::: DATA SUPPLIED :::

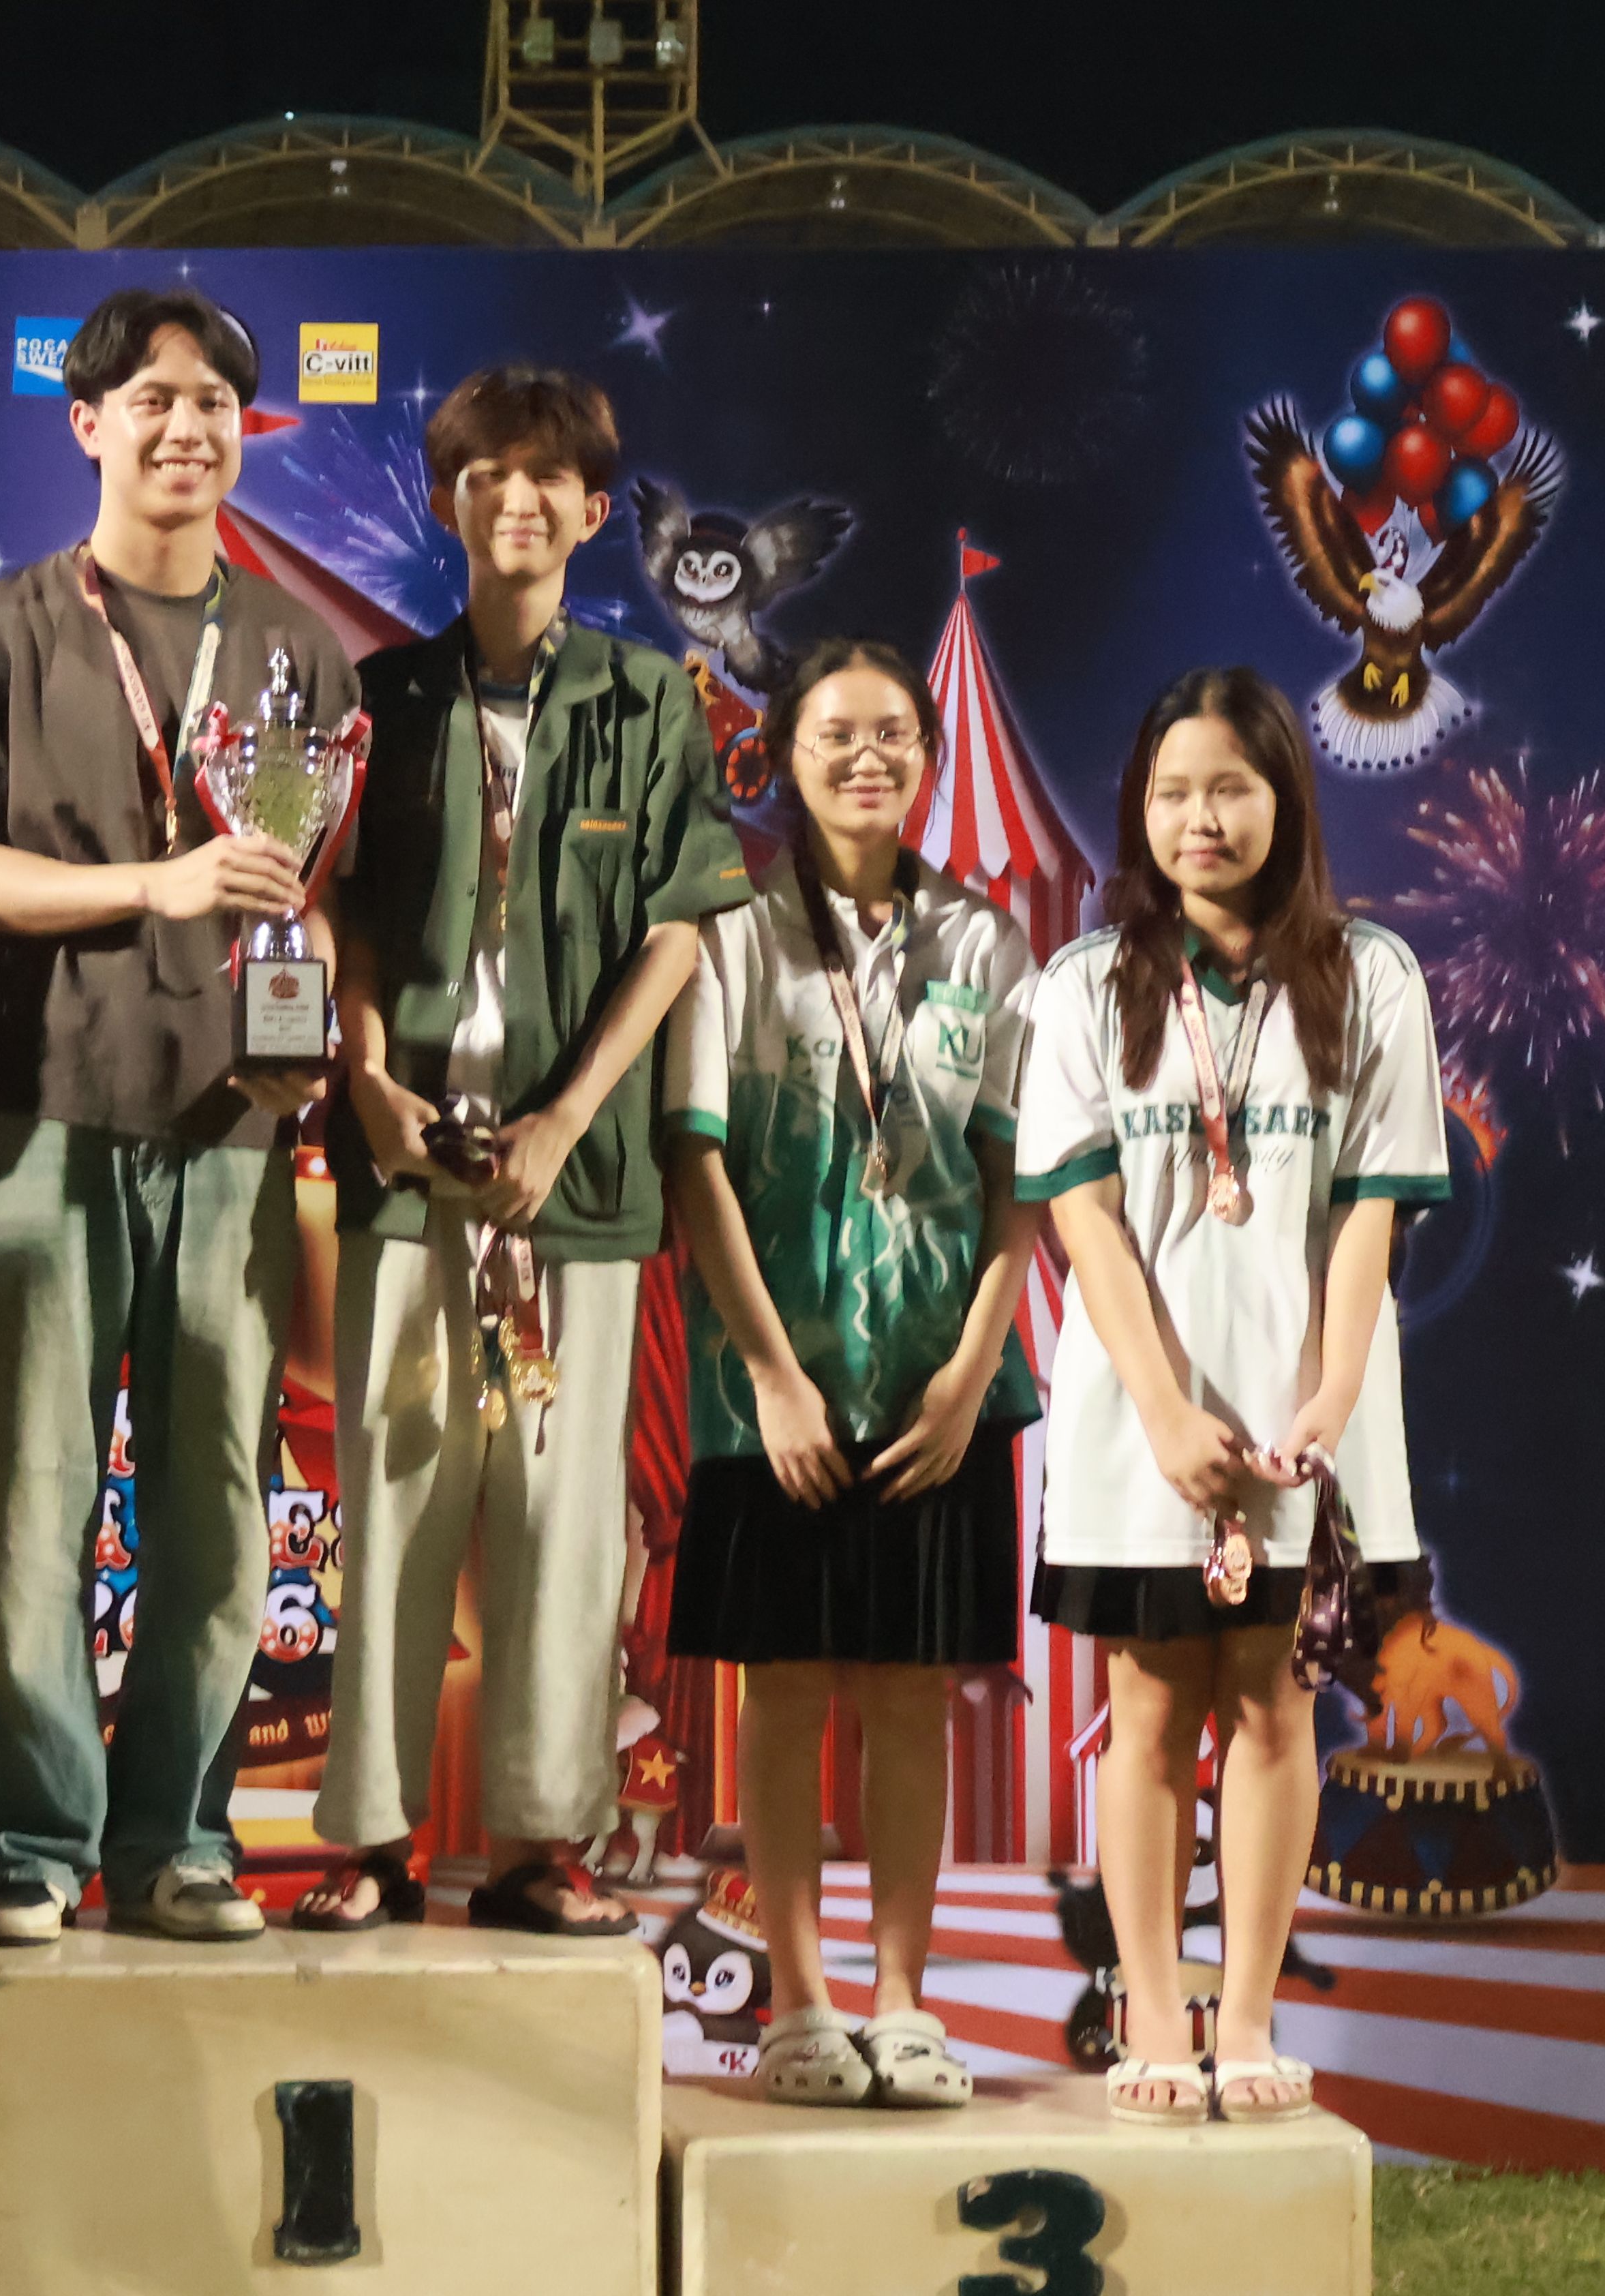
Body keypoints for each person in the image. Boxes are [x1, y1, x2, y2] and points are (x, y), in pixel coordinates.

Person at [0, 286, 363, 1946]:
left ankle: (179, 1836)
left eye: (215, 403)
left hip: (233, 1123)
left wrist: (304, 1011)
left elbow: (295, 881)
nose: (187, 428)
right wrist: (152, 885)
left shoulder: (298, 648)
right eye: (152, 400)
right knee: (34, 1493)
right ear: (87, 423)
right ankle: (32, 1843)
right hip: (37, 1107)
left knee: (218, 1498)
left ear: (246, 433)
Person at [301, 364, 746, 1939]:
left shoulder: (648, 698)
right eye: (488, 470)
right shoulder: (382, 697)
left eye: (551, 475)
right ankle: (370, 1839)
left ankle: (542, 1842)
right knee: (395, 1499)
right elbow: (342, 912)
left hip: (578, 1184)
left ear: (594, 510)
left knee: (562, 1524)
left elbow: (681, 926)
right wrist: (365, 1079)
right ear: (450, 500)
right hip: (408, 1167)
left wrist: (567, 1117)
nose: (519, 497)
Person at [1009, 666, 1445, 2125]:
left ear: (1284, 799)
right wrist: (1162, 1410)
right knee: (1145, 1715)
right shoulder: (1083, 986)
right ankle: (1150, 2015)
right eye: (1175, 791)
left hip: (1304, 1423)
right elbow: (1083, 1220)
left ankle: (1246, 2022)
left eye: (1232, 789)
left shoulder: (1372, 976)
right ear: (1141, 808)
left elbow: (1372, 1208)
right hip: (1147, 1423)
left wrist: (1328, 1398)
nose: (1202, 818)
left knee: (1272, 1711)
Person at [656, 640, 1041, 2106]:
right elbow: (696, 1163)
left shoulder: (984, 943)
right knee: (786, 1686)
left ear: (929, 759)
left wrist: (973, 1369)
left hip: (939, 1386)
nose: (867, 757)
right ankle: (800, 2004)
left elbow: (1018, 1179)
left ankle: (903, 2002)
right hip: (778, 1390)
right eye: (836, 733)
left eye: (893, 734)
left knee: (909, 1691)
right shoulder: (735, 936)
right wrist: (772, 1374)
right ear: (785, 753)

:::

_PROBLEM STATEMENT_:
Out of the entries, pull every line that mentions "wrist".

_OUTPUT BELOW_:
left wrist: (304, 1011)
right wrist: (152, 885)
right wrist: (365, 1079)
left wrist: (567, 1117)
right wrist: (1162, 1410)
left wrist: (1328, 1398)
left wrist: (973, 1369)
right wrist: (772, 1374)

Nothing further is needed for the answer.